We expect the bills to be taken up by the House Financial Services Committee later in May or June.
Legislation Introduced to Create Retirement System Auditor, Make Actuarial Changes
House Bill 4534, sponsored by Rep. Lower (R-Cedar Lake) was introduced in late April and seeks to create the Office of the Retirement System Auditor under the auspices of the Legislative Council. This bill would require the Office of Retirement Services to make available all information, materials, and accounting to the auditor who would then conduct performance audits and make recommendations to the Legislature. It would essentially place the executive branch Office of Retirement Services more directly under the watch of the Legislature.
This bill may have been introduced in response to unhappiness expressed by Representative Albert (R-Lowell), a co-sponsor of the bill, over how the Office of Retirement Services is implementing actuarial changes contained in PA 92 of 2017. Recently, Representative Albert asked Attorney General Dana Nessel for an opinion as to whether or not the Office of Retirement Services was properly following assumptions on payroll growth as outlined in the statute. Representative Albert maintains that the payroll growth assumption should have been lowered to 2.75% this year. However, the ORS believes that the payroll growth assumption does not have to be lowered until it is statutorily required in 2022.
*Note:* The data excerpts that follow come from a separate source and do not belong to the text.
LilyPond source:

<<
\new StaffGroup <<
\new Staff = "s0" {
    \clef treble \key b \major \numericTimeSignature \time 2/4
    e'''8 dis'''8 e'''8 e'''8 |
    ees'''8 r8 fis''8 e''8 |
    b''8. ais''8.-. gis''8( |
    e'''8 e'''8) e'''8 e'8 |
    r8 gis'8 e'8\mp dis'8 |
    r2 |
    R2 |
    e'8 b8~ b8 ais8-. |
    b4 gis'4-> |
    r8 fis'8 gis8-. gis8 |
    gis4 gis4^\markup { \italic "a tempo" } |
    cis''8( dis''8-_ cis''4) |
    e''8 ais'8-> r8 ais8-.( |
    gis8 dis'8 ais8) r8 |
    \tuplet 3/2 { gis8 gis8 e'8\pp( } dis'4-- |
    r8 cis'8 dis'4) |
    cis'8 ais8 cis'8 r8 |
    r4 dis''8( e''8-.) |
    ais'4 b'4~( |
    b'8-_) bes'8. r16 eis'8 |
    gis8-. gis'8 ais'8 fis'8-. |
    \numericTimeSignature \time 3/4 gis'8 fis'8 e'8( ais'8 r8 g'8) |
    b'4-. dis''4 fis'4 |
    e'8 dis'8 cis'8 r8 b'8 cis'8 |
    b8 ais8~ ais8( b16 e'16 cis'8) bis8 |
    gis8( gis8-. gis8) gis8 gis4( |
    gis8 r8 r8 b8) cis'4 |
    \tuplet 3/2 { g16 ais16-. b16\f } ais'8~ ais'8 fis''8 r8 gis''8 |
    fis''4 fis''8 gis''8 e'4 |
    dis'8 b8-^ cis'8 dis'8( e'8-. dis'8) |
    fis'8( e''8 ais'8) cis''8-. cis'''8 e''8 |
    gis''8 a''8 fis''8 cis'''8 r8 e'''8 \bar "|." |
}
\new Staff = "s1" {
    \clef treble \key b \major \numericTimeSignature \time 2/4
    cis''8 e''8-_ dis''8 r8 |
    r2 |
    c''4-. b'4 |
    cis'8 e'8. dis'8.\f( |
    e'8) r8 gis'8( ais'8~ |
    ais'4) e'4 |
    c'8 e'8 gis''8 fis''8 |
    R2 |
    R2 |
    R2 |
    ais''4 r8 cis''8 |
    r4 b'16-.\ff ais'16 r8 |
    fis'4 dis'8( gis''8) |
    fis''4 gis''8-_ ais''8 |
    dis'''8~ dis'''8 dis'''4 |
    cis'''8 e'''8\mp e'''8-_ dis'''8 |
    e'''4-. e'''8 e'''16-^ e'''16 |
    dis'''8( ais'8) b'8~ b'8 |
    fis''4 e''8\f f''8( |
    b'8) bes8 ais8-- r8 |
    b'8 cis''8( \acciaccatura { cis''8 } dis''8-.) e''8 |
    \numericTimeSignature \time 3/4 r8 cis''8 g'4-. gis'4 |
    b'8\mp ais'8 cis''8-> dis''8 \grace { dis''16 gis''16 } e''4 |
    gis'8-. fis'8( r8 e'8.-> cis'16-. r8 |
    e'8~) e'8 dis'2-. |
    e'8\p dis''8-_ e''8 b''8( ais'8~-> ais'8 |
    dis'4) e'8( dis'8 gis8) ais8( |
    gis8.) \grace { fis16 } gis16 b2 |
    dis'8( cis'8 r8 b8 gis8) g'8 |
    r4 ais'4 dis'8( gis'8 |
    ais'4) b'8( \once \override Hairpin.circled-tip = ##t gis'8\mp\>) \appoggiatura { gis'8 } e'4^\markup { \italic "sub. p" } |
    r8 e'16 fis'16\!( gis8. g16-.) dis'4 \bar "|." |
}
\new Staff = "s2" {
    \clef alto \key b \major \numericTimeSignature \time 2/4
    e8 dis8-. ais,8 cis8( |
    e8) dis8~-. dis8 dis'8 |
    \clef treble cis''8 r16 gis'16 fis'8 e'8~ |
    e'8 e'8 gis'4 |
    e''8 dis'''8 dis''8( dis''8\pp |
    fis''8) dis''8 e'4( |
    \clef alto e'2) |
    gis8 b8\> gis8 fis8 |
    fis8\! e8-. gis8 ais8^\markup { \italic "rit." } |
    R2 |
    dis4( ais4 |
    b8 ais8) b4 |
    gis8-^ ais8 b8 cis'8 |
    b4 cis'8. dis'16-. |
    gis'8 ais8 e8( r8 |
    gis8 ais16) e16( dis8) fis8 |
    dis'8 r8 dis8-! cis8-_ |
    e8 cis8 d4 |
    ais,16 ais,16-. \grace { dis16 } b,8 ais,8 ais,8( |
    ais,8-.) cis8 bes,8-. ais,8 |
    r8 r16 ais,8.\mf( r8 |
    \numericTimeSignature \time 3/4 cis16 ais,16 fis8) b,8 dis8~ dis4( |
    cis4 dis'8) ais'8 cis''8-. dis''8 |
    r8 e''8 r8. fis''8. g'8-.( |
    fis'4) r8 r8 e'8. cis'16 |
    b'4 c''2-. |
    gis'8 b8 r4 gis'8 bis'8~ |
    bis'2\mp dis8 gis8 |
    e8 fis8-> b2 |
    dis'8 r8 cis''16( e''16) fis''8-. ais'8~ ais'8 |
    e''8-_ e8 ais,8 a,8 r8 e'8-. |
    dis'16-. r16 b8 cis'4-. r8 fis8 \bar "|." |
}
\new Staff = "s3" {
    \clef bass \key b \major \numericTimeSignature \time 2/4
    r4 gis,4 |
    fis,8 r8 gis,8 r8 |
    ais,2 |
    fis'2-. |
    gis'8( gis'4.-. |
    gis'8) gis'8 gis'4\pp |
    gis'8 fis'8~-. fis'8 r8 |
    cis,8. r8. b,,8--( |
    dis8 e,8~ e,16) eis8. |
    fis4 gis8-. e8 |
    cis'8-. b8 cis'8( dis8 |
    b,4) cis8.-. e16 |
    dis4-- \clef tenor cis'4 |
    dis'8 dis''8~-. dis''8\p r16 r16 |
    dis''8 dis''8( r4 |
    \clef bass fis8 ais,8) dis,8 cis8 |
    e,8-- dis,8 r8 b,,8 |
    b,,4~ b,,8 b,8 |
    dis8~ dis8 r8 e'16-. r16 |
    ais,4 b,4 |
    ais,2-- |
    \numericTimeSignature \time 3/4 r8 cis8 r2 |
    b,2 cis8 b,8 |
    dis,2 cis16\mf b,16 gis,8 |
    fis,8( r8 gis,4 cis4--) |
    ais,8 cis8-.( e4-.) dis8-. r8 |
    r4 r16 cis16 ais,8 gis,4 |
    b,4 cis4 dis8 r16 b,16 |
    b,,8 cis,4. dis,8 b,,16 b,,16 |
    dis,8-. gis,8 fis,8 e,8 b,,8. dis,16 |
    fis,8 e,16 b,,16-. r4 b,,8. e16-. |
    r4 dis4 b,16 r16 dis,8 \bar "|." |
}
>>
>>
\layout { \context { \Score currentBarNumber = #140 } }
In addition to HB 4534, a series of other bills making amendments to actuarial assumptions for the State Employee Retirement System, the Michigan Public School Employees Retirement System, the State Police Retirement System and the Judges Retirement System. House Bills 4530 to 4533 would cap the annual assumed rate of return on investments for each system at 6% beginning in Fiscal Year 2021. This would have the impact of increasing costs on the employers (i.e. the state, since school employers have their contributions capped). It would also generate greater funding for the systems, making them more stable in the future.
Other changes in the bills would require that mortality tables be updated annually, and that the retirement systems use “layered amortization.” The latter is defined as “a fixed and closed period that separately layers the different components to be amortized over a period not to exceed ten years.” These changes would all increase costs to the system, but would hopefully have the impact of reducing unfunded accrued liabilities over time, thereby making the systems more stable into the future.